If one node “goes missing” repeatedly, diagnose that node’s network path and host load.

6) Can Ceph traffic cause Corosync flaps?

Absolutely, if they share NICs/switches/uplinks and Ceph recovery or backfill saturates the path. Ceph can create sustained high bandwidth and bursty patterns.
Corosync doesn’t need much bandwidth, but it needs consistent delivery.

7) Is multicast required for Corosync?

Modern Proxmox clusters commonly use knet/unicast-style behavior depending on configuration. Multicast can work, but it’s frequently mishandled in enterprise networks.
If you rely on multicast, validate IGMP snooping behavior and confirm switches treat the VLAN correctly.

8) What’s the quickest proof that MTU mismatch is the culprit?

A DF ping with a large payload that fails on one path and succeeds on another. If you expect jumbo, test near-9000. If it fails with “message too long” or silently drops,
you’ve found a real issue, not a theory.

9) Can a busy CPU really make Corosync think the network is down?
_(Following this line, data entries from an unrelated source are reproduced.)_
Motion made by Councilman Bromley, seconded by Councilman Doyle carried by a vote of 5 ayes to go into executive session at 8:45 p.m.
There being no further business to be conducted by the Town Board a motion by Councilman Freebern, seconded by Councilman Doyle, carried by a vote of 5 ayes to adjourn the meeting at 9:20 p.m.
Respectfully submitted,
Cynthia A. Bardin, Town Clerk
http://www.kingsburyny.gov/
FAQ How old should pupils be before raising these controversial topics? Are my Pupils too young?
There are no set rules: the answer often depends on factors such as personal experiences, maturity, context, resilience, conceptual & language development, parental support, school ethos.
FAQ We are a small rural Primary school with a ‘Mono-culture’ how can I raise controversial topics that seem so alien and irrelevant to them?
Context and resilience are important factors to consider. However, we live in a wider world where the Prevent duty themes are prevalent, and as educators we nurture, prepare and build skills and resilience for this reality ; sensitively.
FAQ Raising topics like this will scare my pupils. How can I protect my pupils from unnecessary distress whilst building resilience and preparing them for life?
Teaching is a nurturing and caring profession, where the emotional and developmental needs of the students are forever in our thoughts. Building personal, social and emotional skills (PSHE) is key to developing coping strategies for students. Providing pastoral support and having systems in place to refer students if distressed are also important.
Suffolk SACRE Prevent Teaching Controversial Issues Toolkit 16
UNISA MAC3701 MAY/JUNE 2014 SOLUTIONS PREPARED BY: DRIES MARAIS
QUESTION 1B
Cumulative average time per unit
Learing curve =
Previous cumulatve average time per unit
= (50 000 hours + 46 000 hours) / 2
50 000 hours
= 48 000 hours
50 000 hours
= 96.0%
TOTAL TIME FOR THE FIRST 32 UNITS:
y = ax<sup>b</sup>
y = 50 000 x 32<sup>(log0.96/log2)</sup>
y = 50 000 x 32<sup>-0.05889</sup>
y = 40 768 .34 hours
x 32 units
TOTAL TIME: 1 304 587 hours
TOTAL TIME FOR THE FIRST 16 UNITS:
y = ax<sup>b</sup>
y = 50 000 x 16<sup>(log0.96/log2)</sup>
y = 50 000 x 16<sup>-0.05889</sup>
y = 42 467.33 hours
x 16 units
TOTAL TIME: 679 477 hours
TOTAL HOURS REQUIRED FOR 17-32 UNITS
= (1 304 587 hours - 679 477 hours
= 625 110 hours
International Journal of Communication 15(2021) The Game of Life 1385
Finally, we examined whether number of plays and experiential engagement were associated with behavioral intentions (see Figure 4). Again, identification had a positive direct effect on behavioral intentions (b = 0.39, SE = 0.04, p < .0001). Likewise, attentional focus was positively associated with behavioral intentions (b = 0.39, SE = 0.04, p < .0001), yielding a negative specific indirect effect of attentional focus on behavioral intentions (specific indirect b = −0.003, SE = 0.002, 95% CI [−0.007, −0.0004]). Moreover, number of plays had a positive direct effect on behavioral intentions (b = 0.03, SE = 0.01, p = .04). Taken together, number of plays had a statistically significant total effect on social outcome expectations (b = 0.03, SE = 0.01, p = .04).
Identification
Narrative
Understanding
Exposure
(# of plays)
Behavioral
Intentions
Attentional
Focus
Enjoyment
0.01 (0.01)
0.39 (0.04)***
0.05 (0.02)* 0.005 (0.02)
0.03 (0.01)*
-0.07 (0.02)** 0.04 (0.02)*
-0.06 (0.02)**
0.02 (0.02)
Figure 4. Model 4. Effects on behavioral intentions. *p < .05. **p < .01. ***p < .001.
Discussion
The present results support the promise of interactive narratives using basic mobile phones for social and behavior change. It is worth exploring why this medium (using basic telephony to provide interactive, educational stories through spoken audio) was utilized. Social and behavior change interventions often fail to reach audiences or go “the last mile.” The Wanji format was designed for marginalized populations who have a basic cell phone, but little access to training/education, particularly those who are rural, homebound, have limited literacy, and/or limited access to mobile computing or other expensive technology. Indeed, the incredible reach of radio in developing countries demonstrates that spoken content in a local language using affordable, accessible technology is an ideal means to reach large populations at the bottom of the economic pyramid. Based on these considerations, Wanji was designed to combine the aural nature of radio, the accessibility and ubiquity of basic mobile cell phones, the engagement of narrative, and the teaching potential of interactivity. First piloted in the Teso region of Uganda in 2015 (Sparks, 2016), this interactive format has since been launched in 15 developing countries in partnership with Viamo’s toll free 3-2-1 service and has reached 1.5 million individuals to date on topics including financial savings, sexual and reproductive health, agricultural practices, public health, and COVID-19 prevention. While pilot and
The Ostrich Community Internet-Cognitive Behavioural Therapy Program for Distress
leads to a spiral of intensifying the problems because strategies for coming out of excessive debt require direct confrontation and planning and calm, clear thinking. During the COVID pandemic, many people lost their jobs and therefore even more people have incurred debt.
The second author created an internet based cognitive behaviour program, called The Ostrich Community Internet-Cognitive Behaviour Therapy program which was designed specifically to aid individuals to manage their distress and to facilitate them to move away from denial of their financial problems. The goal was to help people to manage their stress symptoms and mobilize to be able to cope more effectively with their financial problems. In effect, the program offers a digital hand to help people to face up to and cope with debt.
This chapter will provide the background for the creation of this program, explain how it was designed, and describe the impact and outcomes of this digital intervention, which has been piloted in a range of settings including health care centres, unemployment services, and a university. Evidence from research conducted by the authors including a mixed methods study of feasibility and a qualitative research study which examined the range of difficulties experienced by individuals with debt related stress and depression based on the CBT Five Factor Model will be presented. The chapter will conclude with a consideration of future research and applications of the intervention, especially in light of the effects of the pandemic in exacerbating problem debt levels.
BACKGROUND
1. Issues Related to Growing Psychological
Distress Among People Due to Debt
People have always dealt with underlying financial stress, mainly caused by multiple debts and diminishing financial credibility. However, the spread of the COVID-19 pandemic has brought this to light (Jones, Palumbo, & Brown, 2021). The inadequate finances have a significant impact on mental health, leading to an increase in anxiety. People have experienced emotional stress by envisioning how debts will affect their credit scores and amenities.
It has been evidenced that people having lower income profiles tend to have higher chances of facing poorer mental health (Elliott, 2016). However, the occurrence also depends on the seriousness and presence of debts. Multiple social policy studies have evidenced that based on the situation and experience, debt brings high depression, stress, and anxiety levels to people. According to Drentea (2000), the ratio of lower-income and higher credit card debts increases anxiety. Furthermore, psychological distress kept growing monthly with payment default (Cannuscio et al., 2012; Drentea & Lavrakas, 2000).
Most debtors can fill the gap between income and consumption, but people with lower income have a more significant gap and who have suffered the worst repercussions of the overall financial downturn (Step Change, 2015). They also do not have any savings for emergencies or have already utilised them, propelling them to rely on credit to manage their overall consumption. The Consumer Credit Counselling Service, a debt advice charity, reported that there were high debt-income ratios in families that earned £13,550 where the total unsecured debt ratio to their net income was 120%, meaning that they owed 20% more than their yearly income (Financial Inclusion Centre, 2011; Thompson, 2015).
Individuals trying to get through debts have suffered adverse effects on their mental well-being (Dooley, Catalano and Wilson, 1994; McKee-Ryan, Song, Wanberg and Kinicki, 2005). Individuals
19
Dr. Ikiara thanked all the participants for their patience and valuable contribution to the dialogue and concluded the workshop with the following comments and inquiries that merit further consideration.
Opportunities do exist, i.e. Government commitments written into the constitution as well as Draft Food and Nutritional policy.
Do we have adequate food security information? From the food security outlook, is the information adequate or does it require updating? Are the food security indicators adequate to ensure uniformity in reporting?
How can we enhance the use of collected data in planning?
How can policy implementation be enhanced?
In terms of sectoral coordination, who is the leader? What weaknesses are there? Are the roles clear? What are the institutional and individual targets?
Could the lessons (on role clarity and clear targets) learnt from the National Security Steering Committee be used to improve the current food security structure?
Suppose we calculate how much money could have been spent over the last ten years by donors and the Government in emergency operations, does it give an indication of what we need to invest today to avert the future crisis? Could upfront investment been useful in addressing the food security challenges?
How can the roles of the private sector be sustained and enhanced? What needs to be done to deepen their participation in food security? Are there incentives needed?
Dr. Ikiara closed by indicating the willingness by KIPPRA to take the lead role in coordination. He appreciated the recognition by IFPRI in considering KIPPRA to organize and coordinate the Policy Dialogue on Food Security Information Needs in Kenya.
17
Yes. If the host can’t process network interrupts or schedule Corosync in time, packets get dropped or delayed. Check softnet drops and correlate flaps with CPU/IO pressure.

10) What if I only have two nodes and can’t add a third for qdevice?

Then accept that you don’t have a resilient cluster quorum model. You can run, but you’ll pick between availability and safety during partitions.
If the business requires HA, find a third failure domain for qnetd—even a small external host—before blaming Corosync for doing its job.

Conclusion: next steps that reduce pager noise

“Corosync link down” is not a configuration puzzle. It’s your cluster telling you the control plane can’t trust the network or the host under real conditions.
Treat it like a production reliability defect.

Next steps that actually move the needle:

• Prove MTU consistency on every ring path with DF pings and fix mismatches.
• Measure loss with fping and eliminate it—especially microbursts from shared uplinks.
• Check host-level drops (softnet, RX drops) and reduce interrupt/CPU contention.
• Make rings real: separate failure domains, not just separate IPs.
• Fix quorum design: two nodes get a qdevice, three nodes verify votes and remove zombies.
• Only then tune Corosync timeouts, and document the trade-off in failure detection time.

The stable end-state is boring: no membership churn, no surprise reconfigurations, and no late-night debates about whether “it’s probably the network.”
When Corosync goes quiet, the rest of your Proxmox stack starts telling the truth again.